▶ PROMPT
Rewrite the lines from the line with "scientific name: Lepista nuda" to the line with "genus: Enneapogon", both included, as a Markdown table with the columns Item and Text. Put the row number under Item and each line under Text, leaving out blank lines.

▶ Data entries

═══

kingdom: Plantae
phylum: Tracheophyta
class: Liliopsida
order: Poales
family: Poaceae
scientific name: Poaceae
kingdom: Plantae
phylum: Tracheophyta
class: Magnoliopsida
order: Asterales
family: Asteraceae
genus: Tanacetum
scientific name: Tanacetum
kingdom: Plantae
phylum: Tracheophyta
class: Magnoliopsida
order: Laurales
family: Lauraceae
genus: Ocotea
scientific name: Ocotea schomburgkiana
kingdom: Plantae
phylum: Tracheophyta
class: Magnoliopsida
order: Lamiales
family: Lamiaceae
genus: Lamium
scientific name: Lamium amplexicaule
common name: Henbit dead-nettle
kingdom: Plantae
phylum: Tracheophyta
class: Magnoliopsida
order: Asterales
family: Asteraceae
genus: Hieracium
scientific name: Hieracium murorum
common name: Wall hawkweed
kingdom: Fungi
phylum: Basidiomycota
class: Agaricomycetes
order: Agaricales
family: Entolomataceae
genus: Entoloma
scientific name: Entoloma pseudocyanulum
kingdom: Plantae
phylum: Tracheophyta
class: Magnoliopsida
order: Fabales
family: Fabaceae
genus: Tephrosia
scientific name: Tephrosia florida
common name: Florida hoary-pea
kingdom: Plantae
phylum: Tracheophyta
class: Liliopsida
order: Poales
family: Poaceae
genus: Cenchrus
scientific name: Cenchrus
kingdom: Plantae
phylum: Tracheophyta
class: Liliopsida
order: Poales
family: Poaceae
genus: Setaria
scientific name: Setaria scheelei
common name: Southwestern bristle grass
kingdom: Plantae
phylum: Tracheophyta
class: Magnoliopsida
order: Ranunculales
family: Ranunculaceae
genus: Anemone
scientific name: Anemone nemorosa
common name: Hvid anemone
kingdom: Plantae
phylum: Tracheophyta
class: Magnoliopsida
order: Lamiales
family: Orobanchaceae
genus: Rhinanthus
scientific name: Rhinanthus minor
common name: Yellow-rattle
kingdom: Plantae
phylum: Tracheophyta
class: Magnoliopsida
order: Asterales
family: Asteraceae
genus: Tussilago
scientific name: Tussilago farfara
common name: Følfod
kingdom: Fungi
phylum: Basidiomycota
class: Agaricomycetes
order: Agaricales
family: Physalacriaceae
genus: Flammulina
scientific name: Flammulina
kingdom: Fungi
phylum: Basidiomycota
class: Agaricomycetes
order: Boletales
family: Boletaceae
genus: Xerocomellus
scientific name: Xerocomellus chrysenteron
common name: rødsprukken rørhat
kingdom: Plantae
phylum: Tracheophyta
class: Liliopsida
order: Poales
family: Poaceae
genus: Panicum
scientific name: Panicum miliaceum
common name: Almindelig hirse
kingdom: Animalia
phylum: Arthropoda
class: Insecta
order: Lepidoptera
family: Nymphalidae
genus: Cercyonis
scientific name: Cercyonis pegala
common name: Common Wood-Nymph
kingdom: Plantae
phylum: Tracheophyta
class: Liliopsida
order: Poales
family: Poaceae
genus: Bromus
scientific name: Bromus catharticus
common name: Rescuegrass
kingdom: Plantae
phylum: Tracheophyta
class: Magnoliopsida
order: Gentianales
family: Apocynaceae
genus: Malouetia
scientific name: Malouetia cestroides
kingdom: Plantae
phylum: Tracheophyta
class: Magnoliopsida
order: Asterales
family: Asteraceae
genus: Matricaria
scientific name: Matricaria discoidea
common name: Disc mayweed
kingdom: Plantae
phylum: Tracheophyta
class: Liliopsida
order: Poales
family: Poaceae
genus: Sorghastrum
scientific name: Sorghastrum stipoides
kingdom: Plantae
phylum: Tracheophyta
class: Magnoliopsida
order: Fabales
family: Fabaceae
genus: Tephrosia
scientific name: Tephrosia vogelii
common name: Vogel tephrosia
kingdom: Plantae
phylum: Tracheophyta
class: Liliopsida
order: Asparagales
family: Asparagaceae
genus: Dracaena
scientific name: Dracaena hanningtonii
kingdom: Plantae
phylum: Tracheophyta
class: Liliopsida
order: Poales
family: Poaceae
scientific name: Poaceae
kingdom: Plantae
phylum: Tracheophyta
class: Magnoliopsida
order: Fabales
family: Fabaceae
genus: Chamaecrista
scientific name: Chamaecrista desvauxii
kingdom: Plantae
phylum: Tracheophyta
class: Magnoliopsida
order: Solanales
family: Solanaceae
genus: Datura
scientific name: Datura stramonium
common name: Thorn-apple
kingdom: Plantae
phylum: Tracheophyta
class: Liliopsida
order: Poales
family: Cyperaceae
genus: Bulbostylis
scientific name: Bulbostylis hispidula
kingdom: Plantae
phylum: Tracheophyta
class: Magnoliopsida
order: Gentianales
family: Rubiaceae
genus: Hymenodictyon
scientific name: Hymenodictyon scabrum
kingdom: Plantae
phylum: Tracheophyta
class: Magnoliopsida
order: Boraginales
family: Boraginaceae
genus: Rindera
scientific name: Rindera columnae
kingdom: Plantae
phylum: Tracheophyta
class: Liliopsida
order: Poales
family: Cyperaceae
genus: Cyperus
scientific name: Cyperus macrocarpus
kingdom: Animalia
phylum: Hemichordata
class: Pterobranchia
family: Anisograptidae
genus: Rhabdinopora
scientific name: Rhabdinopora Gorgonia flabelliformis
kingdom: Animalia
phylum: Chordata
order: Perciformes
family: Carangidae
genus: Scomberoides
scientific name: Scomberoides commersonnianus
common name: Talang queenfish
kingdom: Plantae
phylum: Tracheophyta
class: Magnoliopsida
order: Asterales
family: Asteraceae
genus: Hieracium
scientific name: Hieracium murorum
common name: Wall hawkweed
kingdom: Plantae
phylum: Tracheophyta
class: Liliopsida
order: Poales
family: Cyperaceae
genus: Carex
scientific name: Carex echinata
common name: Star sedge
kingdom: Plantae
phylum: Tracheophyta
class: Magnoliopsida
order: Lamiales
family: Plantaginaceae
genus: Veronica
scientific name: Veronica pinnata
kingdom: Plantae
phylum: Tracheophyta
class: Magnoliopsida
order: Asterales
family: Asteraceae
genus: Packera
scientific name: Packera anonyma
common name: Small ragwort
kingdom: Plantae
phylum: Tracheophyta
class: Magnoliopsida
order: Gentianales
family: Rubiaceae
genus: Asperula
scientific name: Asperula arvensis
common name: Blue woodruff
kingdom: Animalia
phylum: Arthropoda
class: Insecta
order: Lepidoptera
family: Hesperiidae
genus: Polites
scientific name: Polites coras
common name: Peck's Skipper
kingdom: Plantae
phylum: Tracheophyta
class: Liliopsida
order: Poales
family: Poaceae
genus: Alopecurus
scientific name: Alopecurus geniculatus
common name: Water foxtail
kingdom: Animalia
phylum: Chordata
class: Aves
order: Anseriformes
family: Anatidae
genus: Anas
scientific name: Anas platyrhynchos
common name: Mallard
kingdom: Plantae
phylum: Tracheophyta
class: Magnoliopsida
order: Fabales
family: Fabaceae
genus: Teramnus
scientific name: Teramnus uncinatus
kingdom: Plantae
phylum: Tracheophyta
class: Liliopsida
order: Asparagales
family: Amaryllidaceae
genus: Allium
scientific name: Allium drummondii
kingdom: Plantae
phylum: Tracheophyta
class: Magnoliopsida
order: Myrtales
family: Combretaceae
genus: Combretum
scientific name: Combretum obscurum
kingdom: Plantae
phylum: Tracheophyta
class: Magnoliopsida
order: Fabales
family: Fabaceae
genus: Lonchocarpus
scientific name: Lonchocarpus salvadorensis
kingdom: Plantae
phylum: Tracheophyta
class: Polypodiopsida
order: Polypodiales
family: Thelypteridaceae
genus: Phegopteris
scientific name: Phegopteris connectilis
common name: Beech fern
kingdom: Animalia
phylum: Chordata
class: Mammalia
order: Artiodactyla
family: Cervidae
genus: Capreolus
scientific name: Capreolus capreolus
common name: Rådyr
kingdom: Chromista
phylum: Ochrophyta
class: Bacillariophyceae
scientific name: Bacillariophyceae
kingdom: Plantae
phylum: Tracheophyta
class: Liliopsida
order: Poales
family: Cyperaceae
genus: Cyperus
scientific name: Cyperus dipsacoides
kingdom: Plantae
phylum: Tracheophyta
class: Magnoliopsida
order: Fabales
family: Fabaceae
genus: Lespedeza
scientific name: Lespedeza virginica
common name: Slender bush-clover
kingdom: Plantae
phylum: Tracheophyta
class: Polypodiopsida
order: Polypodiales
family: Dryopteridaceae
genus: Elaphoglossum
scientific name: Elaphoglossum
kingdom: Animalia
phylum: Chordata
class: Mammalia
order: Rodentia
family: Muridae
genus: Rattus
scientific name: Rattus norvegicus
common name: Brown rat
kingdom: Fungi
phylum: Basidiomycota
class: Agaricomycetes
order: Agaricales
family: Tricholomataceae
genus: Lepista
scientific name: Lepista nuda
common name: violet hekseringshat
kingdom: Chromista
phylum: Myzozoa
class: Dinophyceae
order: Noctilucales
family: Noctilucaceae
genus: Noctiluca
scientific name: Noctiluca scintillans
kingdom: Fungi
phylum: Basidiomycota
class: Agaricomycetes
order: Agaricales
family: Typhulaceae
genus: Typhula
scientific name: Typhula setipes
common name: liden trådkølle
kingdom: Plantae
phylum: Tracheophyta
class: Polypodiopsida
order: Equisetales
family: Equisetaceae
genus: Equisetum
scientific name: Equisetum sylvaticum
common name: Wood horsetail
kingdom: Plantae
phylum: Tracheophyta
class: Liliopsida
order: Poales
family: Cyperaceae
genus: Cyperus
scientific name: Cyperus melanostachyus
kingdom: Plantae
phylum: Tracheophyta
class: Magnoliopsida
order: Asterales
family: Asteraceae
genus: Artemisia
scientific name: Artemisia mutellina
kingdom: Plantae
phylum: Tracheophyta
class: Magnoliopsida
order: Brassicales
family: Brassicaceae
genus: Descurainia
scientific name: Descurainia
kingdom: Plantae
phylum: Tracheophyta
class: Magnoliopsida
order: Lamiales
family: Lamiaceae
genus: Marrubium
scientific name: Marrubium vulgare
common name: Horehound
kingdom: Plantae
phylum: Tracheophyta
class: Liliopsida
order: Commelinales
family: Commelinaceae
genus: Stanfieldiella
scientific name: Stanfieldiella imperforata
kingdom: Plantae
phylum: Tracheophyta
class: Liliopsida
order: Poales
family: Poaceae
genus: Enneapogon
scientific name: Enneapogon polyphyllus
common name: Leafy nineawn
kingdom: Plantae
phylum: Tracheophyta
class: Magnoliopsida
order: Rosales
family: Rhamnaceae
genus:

═══

▶ SOLUTION FOR THIS PROBLEM
| Item | Text |
|---|---|
| 1 | scientific name: Lepista nuda |
| 2 | common name: violet hekseringshat |
| 3 | kingdom: Chromista |
| 4 | phylum: Myzozoa |
| 5 | class: Dinophyceae |
| 6 | order: Noctilucales |
| 7 | family: Noctilucaceae |
| 8 | genus: Noctiluca |
| 9 | scientific name: Noctiluca scintillans |
| 10 | kingdom: Fungi |
| 11 | phylum: Basidiomycota |
| 12 | class: Agaricomycetes |
| 13 | order: Agaricales |
| 14 | family: Typhulaceae |
| 15 | genus: Typhula |
| 16 | scientific name: Typhula setipes |
| 17 | common name: liden trådkølle |
| 18 | kingdom: Plantae |
| 19 | phylum: Tracheophyta |
| 20 | class: Polypodiopsida |
| 21 | order: Equisetales |
| 22 | family: Equisetaceae |
| 23 | genus: Equisetum |
| 24 | scientific name: Equisetum sylvaticum |
| 25 | common name: Wood horsetail |
| 26 | kingdom: Plantae |
| 27 | phylum: Tracheophyta |
| 28 | class: Liliopsida |
| 29 | order: Poales |
| 30 | family: Cyperaceae |
| 31 | genus: Cyperus |
| 32 | scientific name: Cyperus melanostachyus |
| 33 | kingdom: Plantae |
| 34 | phylum: Tracheophyta |
| 35 | class: Magnoliopsida |
| 36 | order: Asterales |
| 37 | family: Asteraceae |
| 38 | genus: Artemisia |
| 39 | scientific name: Artemisia mutellina |
| 40 | kingdom: Plantae |
| 41 | phylum: Tracheophyta |
| 42 | class: Magnoliopsida |
| 43 | order: Brassicales |
| 44 | family: Brassicaceae |
| 45 | genus: Descurainia |
| 46 | scientific name: Descurainia |
| 47 | kingdom: Plantae |
| 48 | phylum: Tracheophyta |
| 49 | class: Magnoliopsida |
| 50 | order: Lamiales |
| 51 | family: Lamiaceae |
| 52 | genus: Marrubium |
| 53 | scientific name: Marrubium vulgare |
| 54 | common name: Horehound |
| 55 | kingdom: Plantae |
| 56 | phylum: Tracheophyta |
| 57 | class: Liliopsida |
| 58 | order: Commelinales |
| 59 | family: Commelinaceae |
| 60 | genus: Stanfieldiella |
| 61 | scientific name: Stanfieldiella imperforata |
| 62 | kingdom: Plantae |
| 63 | phylum: Tracheophyta |
| 64 | class: Liliopsida |
| 65 | order: Poales |
| 66 | family: Poaceae |
| 67 | genus: Enneapogon |